## Provided passage
# # # #

Most types of cookware are toxic in some way. Practically anything with a coating is dangerous because that coating can chip away, exposing food to non-food-safe parts underneath. There aren't perfect options for safe cookware on the market currently, so it's best to look at the pros and cons of each kind.


Non-stick cookware, like Teflon, may be convenient, but it's coated with toxins that leach, or transfer, right into your food. This is of particular concern considering that this provides a direct route into your body. Many non-stick coatings contain PFAS, which are highly toxic substances linked to a wide variety of harmful effects, like cancer and endocrine disruption. Non-stick cookware often also releases toxic gases when heated. Non-stick cookware is one of the most dangerous kinds, so it should definitely be avoided.


Ceramic-coated cookware brands often don't disclose their full ingredient lists, which means we cannot guarantee the products' safety. Studies have found that ceramic coatings can leach nano particles, including nano titanium dioxide, which can easily travel to many different body parts and do damage. Nano titanium dioxide has been found to damage DNA, and there is some evidence suggesting that it can harm the immune system and intestine and lead to cancer. Colored coatings can be contaminated with lead and cadmium, which has been linked to kidney toxicity and disease and bone demineralization. Because of this potential contamination, it's best to avoid colored cookware. Pure ceramic cookware, which is rarer, can also have toxic ingredients and nano coatings.


Cast iron can be a good choice for cookware material. However, iron can leach from it, and while it is tolerated and healthy at some levels, in too high levels, it can be harmful, leading to cancers including colorectal and colon cancers, liver cancer, breast cancer, and possibly lung cancer. Carbon steel has more iron than cast iron, so of the two, cast iron risks less iron overexposure. Cast iron cookware usually has no lead or cadmium, as long as the piece isn't coated. Enameled cast iron is different and should be avoided if possible. Enameled cast iron coatings can contain cadmium and lead, which are carcinogenic and neurotoxic. Lead can also lead to kidney damage, anemia, miscarriage and stillbirth, and infertility, and it can pass to fetuses, leading to a variety of issues including nervous system damage. Overall, uncoated cast iron can be a safer cookware choice.

# # # #

## Records provided
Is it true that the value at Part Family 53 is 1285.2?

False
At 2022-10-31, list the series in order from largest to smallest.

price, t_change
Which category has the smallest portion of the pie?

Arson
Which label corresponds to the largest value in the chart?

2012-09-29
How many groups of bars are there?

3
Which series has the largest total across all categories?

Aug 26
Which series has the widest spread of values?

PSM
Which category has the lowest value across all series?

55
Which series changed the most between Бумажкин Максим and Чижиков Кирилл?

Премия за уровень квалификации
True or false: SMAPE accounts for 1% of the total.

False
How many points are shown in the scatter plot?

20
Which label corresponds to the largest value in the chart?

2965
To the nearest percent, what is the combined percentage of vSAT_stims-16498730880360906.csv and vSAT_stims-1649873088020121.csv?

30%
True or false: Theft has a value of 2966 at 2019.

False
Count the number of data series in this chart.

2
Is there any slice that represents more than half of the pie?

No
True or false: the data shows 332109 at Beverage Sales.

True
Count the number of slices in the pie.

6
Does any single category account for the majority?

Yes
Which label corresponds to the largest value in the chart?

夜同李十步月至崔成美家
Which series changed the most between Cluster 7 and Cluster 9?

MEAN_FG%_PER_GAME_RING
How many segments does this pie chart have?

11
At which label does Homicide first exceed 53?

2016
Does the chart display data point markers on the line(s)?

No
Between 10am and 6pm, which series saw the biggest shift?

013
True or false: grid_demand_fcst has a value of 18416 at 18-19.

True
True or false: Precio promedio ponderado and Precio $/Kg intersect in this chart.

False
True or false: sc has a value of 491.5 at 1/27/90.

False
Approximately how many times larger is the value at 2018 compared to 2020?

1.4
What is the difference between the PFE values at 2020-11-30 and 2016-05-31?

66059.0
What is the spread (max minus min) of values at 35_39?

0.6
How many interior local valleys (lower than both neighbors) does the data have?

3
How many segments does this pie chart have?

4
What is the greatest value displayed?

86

# # # #

## Problem
Retype the cookware passage word for word, from "Non-stick cookware, like" to "definitely be avoided.".

## Completed exercise
Non-stick cookware, like Teflon, may be convenient, but it's coated with toxins that leach, or transfer, right into your food. This is of particular concern considering that this provides a direct route into your body. Many non-stick coatings contain PFAS, which are highly toxic substances linked to a wide variety of harmful effects, like cancer and endocrine disruption. Non-stick cookware often also releases toxic gases when heated. Non-stick cookware is one of the most dangerous kinds, so it should definitely be avoided.